Marc-Antoine a une sacrée belle voix, ça, c’est certain. Mais il joue dans un créneau très exploité au Québec, avec ses ambiances et envolées qui rappellent souvent Harmonium. Et comme c’est trop souvent le cas avec ce genre d’artistes, il manque une réelle prise de risque dans le projet. Les arrangements ont clairement besoin de plus de muscle, de dynamisme, de variété. Au final, Désarroi semble être encore un peu embryonnaire : le potentiel est là, le talent aussi, mais l’expérience manque peut-être un peu.

La fièvre

* Photo par Frédérique Ménard-Aubin.

« On s’appelle La fièvre, la prochaine chanson s’appelle Maladie. »
« Et on l’assume! »

Pas de panique, il n’est pas question ici d’effectuer des jeux de mots douteux avec le nom d’artiste le plus tragique de cette édition COVID-19 des Francouvertes.

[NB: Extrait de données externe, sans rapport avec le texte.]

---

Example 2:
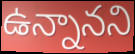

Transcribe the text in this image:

ఉన్నానని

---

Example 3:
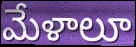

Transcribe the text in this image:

మేళాలూ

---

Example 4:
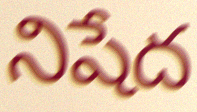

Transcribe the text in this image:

నిషేద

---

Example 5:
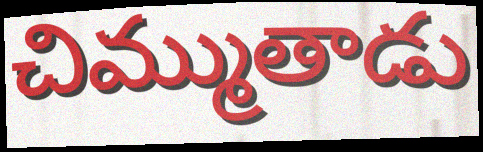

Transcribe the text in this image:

చిమ్ముతాడు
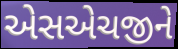
એસએચજીને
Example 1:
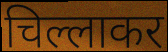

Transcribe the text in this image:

चिल्लाकर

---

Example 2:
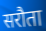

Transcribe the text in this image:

सरौता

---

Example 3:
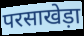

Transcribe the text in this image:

परसाखेड़ा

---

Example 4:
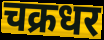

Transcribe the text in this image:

चक्रधर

Surtout qu’il y a tellement de pertinent à dire sur ce duo. Déjà, il n’aura fallu que quelques secondes pour comprendre la cassure complète entre le folk rock et La fièvre.

La fièvre, c’est d’abord un show de boucane. Littéralement. À chaque chanson, Ma-Au Leclerc active d’une pédale le canon à fumée pour remplir la scène. C’est la même fumée blanche qu’on retrouve dans beaucoup de concerts, mais ici on pourrait presque imaginer que c’est de l’encens. Ou un brouillard par une froide nuit d’octobre.

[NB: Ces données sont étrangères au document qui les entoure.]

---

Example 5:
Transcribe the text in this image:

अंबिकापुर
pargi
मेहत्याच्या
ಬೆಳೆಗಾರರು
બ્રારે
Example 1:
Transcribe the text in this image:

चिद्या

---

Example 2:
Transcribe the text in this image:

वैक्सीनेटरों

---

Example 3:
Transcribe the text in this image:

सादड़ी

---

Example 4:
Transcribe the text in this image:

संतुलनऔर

Une fois la fumée dissipée toutefois, on retrouve un duo en pleine possession de ses moyens. Après deux chanteurs un peu statiques, c’est toute une claque de voir Zéa Beaulieu-April occuper l’ensemble de l’espace de son charisme. Elle chante, elle rappe, elle scande, elle jouit. Parfois, tout ça se retrouve dans la même chanson. On y sent une tendance entre The Knife, Peaches, le mouvement punk féministe Riot Grrrl des années 90 et la réincarnation de toutes les femmes qui ont été accusées d’être des sorcières à une certaine époque. Le groupe a collaboré avec Backxwash cet été pour la pièce Goddess et le mélange est absolument naturel.

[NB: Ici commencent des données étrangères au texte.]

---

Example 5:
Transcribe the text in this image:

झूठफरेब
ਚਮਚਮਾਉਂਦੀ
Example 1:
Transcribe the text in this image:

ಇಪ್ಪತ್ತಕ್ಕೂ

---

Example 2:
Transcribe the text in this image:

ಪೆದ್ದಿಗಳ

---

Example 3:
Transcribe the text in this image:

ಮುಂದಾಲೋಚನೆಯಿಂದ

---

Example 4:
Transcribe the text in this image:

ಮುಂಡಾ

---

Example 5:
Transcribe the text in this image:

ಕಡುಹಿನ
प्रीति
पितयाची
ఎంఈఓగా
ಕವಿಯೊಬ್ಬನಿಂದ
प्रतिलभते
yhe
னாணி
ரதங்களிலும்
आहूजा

Cela dit, si on regarde la scène musicale actuelle au Québec, il y a énormément de place pour La fièvre. Il s’agit d’un groupe mature, à la vocation claire et aux revendications limpides. Bref, le seul groupe qui puisse faire une chanson semi-érotique qui se nomme Écoféministe et en faire un des meilleurs moments des Francouvertes.

 

Palmarès

Sachant qu’au moins une certaine partie des billets ont été achetés par le public de Jeremy Lachance et Désarroi, on se demandait bien comment La fièvre et sa proposition plus champ gauche allait s’en tirer. Avec seulement deux soirs à faire, le duo se retrouve en excellente position pour faire les demi-finales en se classant cinquième. Quant à lui, Désarroi arrache tout juste la neuvième et dernière place.

Des artistes qui sont passés cet hiver, Ariane Roy, Vendou et Jessy Benjamin sont maintenant assurés de passer au prochain tour, alors que Guillaume Bordel et Petite papa doivent renoncer à leurs espoirs de poursuivre l’aventure.

  1. Ariane Roy
  2. Vendou
  3. Jessy Benjamin
  4. Narcisse
  5. La fièvre
  6. La faune
  7. Embo/phlébite
  8. Aramis
  9. Désarroi

Les Francouvertes recommenceront dès ce soir avec Kanen, Thaïs et Valence.